Lecompte assied son roman sur la structure rigoureuse d’une dialectique qui est au cœur de l’existence troublée d’Adam : à la souillure se heurte la pureté, au désordre l’ordre, au monde l’homme. C’est qu’Adam n’a d’autre but que de pallier à son passé ancestral, chaotique et cauchemardesque, par un réseau d’ordre, espérant par là blanchir les horreurs qui émaillent sa lignée. Or ce passage du désordre à l’ordre, sur lequel s’édifie tout le roman, est malaisé, couvert d’excréments et d’odeurs nauséabondes. L’angoisse croissante d’Adam – éternel constipé – est soulignée par des diarrhées de plus en plus fréquentes. Un chapitre est consacré à un pari de pets entre garagistes crasseux et puants. Bref, le chaos pourchasse notre Adam, désespéré d’en hisser de l’ordonné. « Le désordre, autour de lui, reprenait le dessus » dit le narrateur, affirmant l’inextricable lien entre le merdier et l’entropie. Finalement, l’ordre aura raison du désordre et le tout se terminera sous forme d’happy end

Voilà que je soupçonne sous cette fiction scatologique l’inscription de savons scientifiques, plus précisément l’ordre par la fluctuation de Prigogine (Prix Nobel de chimie en 1977). De fait, notre science contemporaine postule le passage possible du désordre à l’ordre, le chaos en tant que ferment de l’apparition de l’ordre. Il me semble évident que le roman de Lecompte se joue sur ce concept de la thermodynamique : « Adam, par dessus tout, aimait l’idée d’un terrain découpé avec netteté, différencié pour ainsi due du chaos de l’univers ». Il n’est pas jusqu’aux corrections de copies d’étudiants qui ne rappellent cette théorie où Adam « tirait le différencié du chaos ». Les exemples sont innombrables. Le chaos se donne pour l’unique canal au bout duquel s’allume une étincelle d’ordonné. La loi qui fait l’ordre du monde, semble dire Lecompte, en écho de scientifiques comme Prigogine et Atlan, ne se déploie que sur fond de fluctuation. Fluctuation figurée ici par les flots de merde dans lesquels est plongé Adam.

Quant au fantastique, bien qu’il serve de mise à feu à l’action, il ne cherche pas à s’imposer au récit comme on pourrait le souhaiter, cédant la place aux dédales de la quête rocambolesque du héros. Aussi doit-on patienter jusqu’à la page 168 (sur les 215 que compte le roman) pour voir apparaître une question qui aurait dû dès le départ venir à l’esprit du personnage : « Ces black-outs, n’était-ce pas la folie qui l’envahissait ? » Cette incertitude tardive, qui d’ailleurs demeurera lettre morte, témoigne d’un fantastique banalisé, déclencheur d’un imaginaire que l’auteur s’interdit d’approfondir. Une lacune qui entache la crédibilité du petit latiniste, même si Lecompte sait nous le rendre attachant.

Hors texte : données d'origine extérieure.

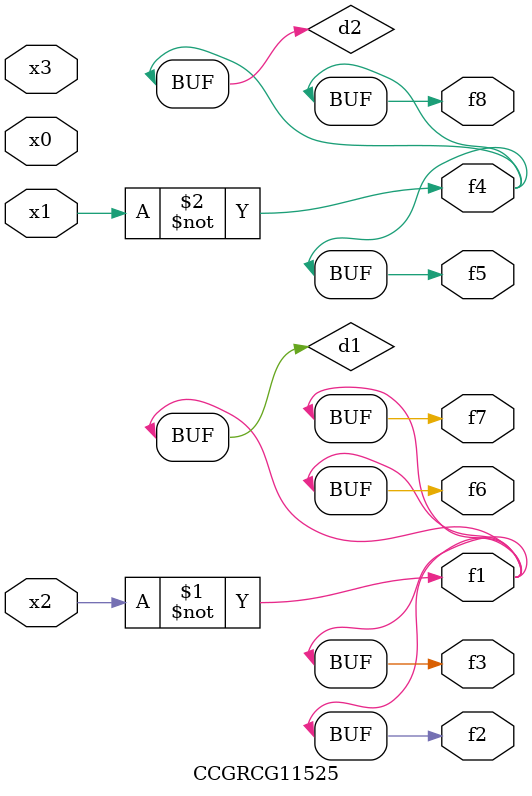
<source format=v>
module CCGRCG11525(
	input x0, x1, x2, x3,
	output f1, f2, f3, f4, f5, f6, f7, f8
);

	wire d1, d2;

	xnor (d1, x2);
	not (d2, x1);
	assign f1 = d1;
	assign f2 = d1;
	assign f3 = d1;
	assign f4 = d2;
	assign f5 = d2;
	assign f6 = d1;
	assign f7 = d1;
	assign f8 = d2;
endmodule

</source>
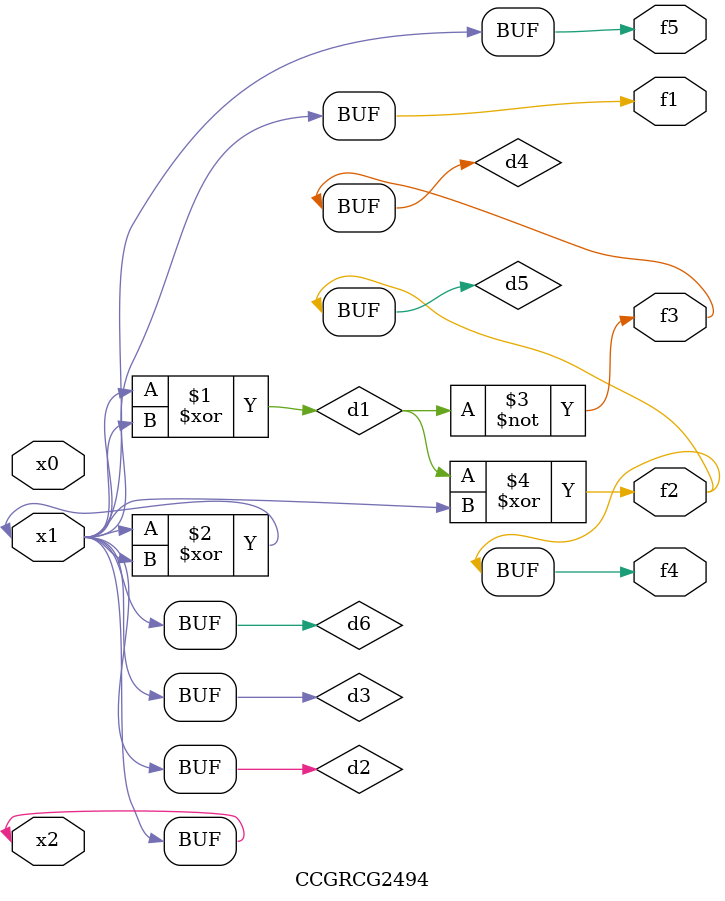
<source format=v>
module CCGRCG2494(
	input x0, x1, x2,
	output f1, f2, f3, f4, f5
);

	wire d1, d2, d3, d4, d5, d6;

	xor (d1, x1, x2);
	buf (d2, x1, x2);
	xor (d3, x1, x2);
	nor (d4, d1);
	xor (d5, d1, d2);
	buf (d6, d2, d3);
	assign f1 = d6;
	assign f2 = d5;
	assign f3 = d4;
	assign f4 = d5;
	assign f5 = d6;
endmodule

</source>
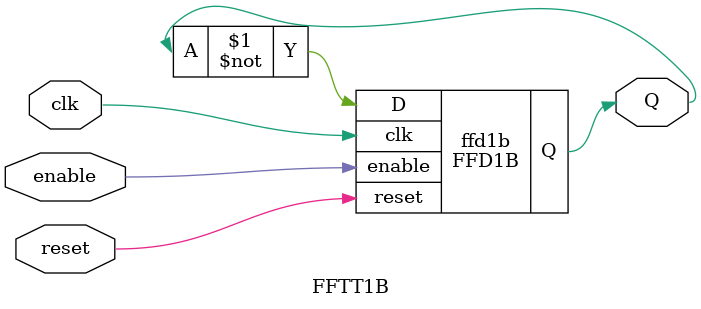
<source format=v>

module FFD1B (input wire D, input wire clk, input wire reset, input wire enable, output reg Q);

    always @ (posedge clk or posedge reset) begin
        if (reset)
            Q <= 1'b0;
        else if (enable)
            Q <= D; 
    end

endmodule 

// Flip Flop tipo T de 1 bit
module FFTT1B (input wire clk, input wire reset, input wire enable, output Q);
FFD1B ffd1b (~Q, clk, reset, enable, Q);

endmodule
</source>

Toujours est-il que son talent est d’une maturité certaine. L’écriture, saccadée et imagée, soutient et ponctue l’action avec d’autant plus d’efficacité, qu’elle se situe au carrefour de divers registres ; à un humour burlesque se mêlent un pathétique le plus apitoyant, une scatologique galopante et un fantastique léger. Ajoutez un soupçon de tragédie virgilienne et vous obtenez un mélange en soi risqué, qui demande à être apprêté avec adresse. Pour ma part, Lecompte s’en tire très bien. Ce louvoiement entre les différents registres, doublé d’une problématisation d’un savoir scientifique, rend un son de liberté, d’intelligence et de folie confondus.

Que ses prochains romans fouillent ou non le fantastique ou la SF, Luc Lecompte apportera assurément un riche greffon à la littérature québécoise.